Segment Start: Text passage

“Metadata is a map. Metadata is a means by which the complexity of an object is represented in a simpler form.”
Jeffrey Pomerantz, Metadata 2015 (page 12)
Welcome to this Digital Technology & Architecture blog. Why have I chosen to write about metadata? Partly in rebellion against the standard response to the question “what is metadata?” which tends to be “data about data.” In my experience, respondents appear to be quite satisfied that they have answered the question adequately. The truth is until now I didn’t understand what that meant. What exactly is metadata? When was it first used? Who uses it now and for what purpose? And, why are more and more people talking about it? To obtain answers to these questions, I had to dig a little deeper.
The Oxford English Dictionary defines metadata as “A set of data that describes and gives information about other data.” The word started to make more sense to me once I read that in epistemology, the prefix meta- is used to mean about (its own category).
As this is a modern term, I had always assumed that it only pertained to digital data, particularly databases and data warehouses. Until recently, I had never heard it referred to outside of an information technology setting. I believed it to be a complex concept that only computer programmers and web developers fully comprehended.
An example of digital metadata:
Extract from a ProQuest Dialog ProSheet. Medline Database. MEDLINE is the U.S. National Library of Medicine (NLM) premier bibliographic database. http://media2.proquest.com/documents/medline_prosheet.pdf
Much to my surprise, I discovered that although the word is relatively new the first recorded use of metadata dates back to 280BC! It is simply a way of describing an object just as the library staff did in the Library of Alexandria under the management of Zenodotus. Tags were attached to the scrolls displaying the name of the author, title and subject so that readers could locate literature efficiently without having to unravel several scrolls just to see what was inside of each one.
You can find out more about the progression of the use of metadata throughout the ages by clicking on the following link from M-Files https://www.m-files.com/en/infographic-the-history-of-metadata
Personally, I like the analogy that data resides in a container, and the metadata describes what is inside the container. With that simplistic explanation in mind, I can see that metadata is ubiquitous.
I agree with Sarah Higgins that “metadata is the backbone of digital curation” http://www.dcc.ac.uk/resources/briefing-papers/standards-watch-papers/what-are-metadata-standards. However, it reaches far beyond that.
For example, a value is added to a piece of artwork or a photograph when metadata is attached to it. At auction two similar paintings might be up for sale but if one has known facts attributed to it such as the artist’s name, origin, date of the work and ownership it will be deemed to be more valuable. Have you ever looked back at a photograph and forgotten where it was taken or struggled to remember the name of someone in a group shot? We are human, and our memories fade with time so without a record of these details they might be irretrievably lost forever.
Types of Metadata
Without getting too technical it is worth noting that there are different kinds of metadata namely descriptive, administrative and structural. There are several resources available on the subject for further investigation but below is a brief overview of each type.

Segment End: Text passage
Segment Start: Material supplied

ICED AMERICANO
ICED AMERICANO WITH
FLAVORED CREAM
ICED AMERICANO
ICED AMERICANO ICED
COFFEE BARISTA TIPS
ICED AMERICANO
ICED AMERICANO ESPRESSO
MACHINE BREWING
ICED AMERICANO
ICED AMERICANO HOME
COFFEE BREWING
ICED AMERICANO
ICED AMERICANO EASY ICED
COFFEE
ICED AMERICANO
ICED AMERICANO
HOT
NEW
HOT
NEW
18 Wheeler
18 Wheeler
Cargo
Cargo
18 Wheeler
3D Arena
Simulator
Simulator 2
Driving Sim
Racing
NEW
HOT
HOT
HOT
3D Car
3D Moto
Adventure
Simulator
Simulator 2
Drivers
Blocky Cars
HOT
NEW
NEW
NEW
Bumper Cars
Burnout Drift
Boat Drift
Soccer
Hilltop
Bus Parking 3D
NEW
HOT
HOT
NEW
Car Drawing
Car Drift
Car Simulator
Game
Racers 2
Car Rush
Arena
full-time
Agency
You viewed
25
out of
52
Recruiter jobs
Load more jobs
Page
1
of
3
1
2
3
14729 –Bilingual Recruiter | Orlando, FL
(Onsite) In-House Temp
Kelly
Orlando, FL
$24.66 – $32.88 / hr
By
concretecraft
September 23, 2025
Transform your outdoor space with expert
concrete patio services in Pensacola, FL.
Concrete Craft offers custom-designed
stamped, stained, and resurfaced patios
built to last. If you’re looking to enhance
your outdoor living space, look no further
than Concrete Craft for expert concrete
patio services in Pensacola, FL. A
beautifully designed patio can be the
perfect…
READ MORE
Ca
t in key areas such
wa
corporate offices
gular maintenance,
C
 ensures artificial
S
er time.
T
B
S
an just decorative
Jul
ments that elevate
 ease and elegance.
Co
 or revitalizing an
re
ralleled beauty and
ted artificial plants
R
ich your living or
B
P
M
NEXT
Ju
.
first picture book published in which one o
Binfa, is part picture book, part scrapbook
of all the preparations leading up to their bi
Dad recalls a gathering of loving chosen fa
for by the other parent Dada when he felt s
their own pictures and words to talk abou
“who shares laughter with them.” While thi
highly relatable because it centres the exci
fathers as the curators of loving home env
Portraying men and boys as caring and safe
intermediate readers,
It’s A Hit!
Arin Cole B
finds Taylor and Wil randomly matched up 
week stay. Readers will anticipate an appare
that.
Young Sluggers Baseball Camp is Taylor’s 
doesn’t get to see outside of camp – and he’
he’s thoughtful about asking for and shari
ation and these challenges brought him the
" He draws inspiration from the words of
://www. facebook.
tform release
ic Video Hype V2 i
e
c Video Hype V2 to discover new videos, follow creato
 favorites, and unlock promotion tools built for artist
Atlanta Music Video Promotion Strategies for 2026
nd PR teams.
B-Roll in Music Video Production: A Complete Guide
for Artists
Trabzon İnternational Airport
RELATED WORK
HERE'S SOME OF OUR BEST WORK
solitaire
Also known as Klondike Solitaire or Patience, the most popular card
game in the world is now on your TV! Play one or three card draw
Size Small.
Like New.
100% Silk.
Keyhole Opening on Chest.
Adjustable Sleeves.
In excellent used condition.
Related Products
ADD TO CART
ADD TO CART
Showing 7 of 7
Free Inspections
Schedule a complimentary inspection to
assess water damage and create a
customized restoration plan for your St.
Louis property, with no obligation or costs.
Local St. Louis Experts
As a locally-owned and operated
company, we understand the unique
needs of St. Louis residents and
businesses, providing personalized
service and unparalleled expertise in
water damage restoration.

Segment End: Material supplied

| The problem |
Name every fact that the metadata blog post says, if known and attributed to a painting at auction, makes it be judged more valuable.

| Answer for this exercise |
The artist's name, origin, date of the work, and ownership.